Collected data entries

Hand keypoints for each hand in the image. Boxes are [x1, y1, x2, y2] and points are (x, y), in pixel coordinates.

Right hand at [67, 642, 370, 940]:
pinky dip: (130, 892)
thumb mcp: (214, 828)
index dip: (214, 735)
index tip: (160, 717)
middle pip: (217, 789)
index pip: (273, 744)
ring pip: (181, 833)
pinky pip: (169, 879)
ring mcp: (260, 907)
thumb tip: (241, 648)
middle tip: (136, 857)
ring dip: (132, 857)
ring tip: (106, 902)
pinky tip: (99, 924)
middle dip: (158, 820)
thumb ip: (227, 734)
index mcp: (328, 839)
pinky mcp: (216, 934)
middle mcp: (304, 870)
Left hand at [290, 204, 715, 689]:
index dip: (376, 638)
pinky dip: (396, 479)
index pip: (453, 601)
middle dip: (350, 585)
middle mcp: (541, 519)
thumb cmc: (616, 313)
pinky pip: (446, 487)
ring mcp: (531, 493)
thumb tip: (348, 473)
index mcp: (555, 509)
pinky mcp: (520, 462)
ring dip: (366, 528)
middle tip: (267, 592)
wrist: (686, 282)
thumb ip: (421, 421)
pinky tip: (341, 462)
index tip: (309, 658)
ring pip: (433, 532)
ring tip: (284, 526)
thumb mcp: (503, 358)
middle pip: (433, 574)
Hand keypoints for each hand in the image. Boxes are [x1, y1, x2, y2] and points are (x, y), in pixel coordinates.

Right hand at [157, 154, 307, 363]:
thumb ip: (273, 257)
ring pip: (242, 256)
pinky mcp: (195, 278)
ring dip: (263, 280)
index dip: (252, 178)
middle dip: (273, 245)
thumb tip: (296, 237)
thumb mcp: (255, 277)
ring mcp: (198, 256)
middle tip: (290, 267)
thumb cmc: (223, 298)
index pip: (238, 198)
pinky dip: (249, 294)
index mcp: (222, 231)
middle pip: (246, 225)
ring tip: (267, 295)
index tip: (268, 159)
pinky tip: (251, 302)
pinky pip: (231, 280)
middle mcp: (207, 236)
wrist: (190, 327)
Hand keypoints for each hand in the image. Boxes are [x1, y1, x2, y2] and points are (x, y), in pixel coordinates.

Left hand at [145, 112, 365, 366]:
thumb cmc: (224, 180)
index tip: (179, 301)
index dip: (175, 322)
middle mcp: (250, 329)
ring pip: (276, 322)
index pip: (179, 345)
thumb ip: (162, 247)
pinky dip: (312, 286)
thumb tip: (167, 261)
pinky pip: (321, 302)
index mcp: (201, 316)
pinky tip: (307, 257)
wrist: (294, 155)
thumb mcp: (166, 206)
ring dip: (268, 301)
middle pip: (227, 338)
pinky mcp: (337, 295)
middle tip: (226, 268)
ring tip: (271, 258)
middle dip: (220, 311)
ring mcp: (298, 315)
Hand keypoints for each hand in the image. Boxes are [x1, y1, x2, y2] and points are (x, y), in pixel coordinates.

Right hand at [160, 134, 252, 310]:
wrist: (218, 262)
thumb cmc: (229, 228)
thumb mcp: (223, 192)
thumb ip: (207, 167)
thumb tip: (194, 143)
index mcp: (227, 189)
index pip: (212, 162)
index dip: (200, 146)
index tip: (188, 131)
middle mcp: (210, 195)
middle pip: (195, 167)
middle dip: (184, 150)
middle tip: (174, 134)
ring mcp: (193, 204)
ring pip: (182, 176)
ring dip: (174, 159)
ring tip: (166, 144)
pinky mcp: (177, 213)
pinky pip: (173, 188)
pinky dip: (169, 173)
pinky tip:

• _Your assignment_: Return exactly the lines above from the line that has "pinky tip: (99, 924)" through the line that has "middle mcp: (207, 236)", inclusive, and nothing else.

• _Output for this task_:
pinky tip: (99, 924)
middle dip: (158, 820)
thumb ip: (227, 734)
index mcp: (328, 839)
pinky mcp: (216, 934)
middle mcp: (304, 870)
Left hand at [290, 204, 715, 689]:
index dip: (376, 638)
pinky dip: (396, 479)
index pip: (453, 601)
middle dip: (350, 585)
middle mcp: (541, 519)
thumb cmc: (616, 313)
pinky pip: (446, 487)
ring mcp: (531, 493)
thumb tip: (348, 473)
index mcp: (555, 509)
pinky mcp: (520, 462)
ring dip: (366, 528)
middle tip: (267, 592)
wrist: (686, 282)
thumb ip: (421, 421)
pinky tip: (341, 462)
index tip: (309, 658)
ring pip: (433, 532)
ring tip: (284, 526)
thumb mcp: (503, 358)
middle pip: (433, 574)
Hand keypoints for each hand in the image. Boxes are [x1, y1, x2, y2] and points are (x, y), in pixel coordinates.

Right hand at [157, 154, 307, 363]:
thumb ip: (273, 257)
ring pip: (242, 256)
pinky mcp: (195, 278)
ring dip: (263, 280)
index dip: (252, 178)
middle dip: (273, 245)
thumb tip: (296, 237)
thumb mcp: (255, 277)
ring mcp: (198, 256)
middle tip: (290, 267)
thumb cmc: (223, 298)
index pip: (238, 198)
pinky dip: (249, 294)
index mcp: (222, 231)
middle pip: (246, 225)
ring tip: (267, 295)
index tip: (268, 159)
pinky tip: (251, 302)
pinky pip: (231, 280)
middle mcp: (207, 236)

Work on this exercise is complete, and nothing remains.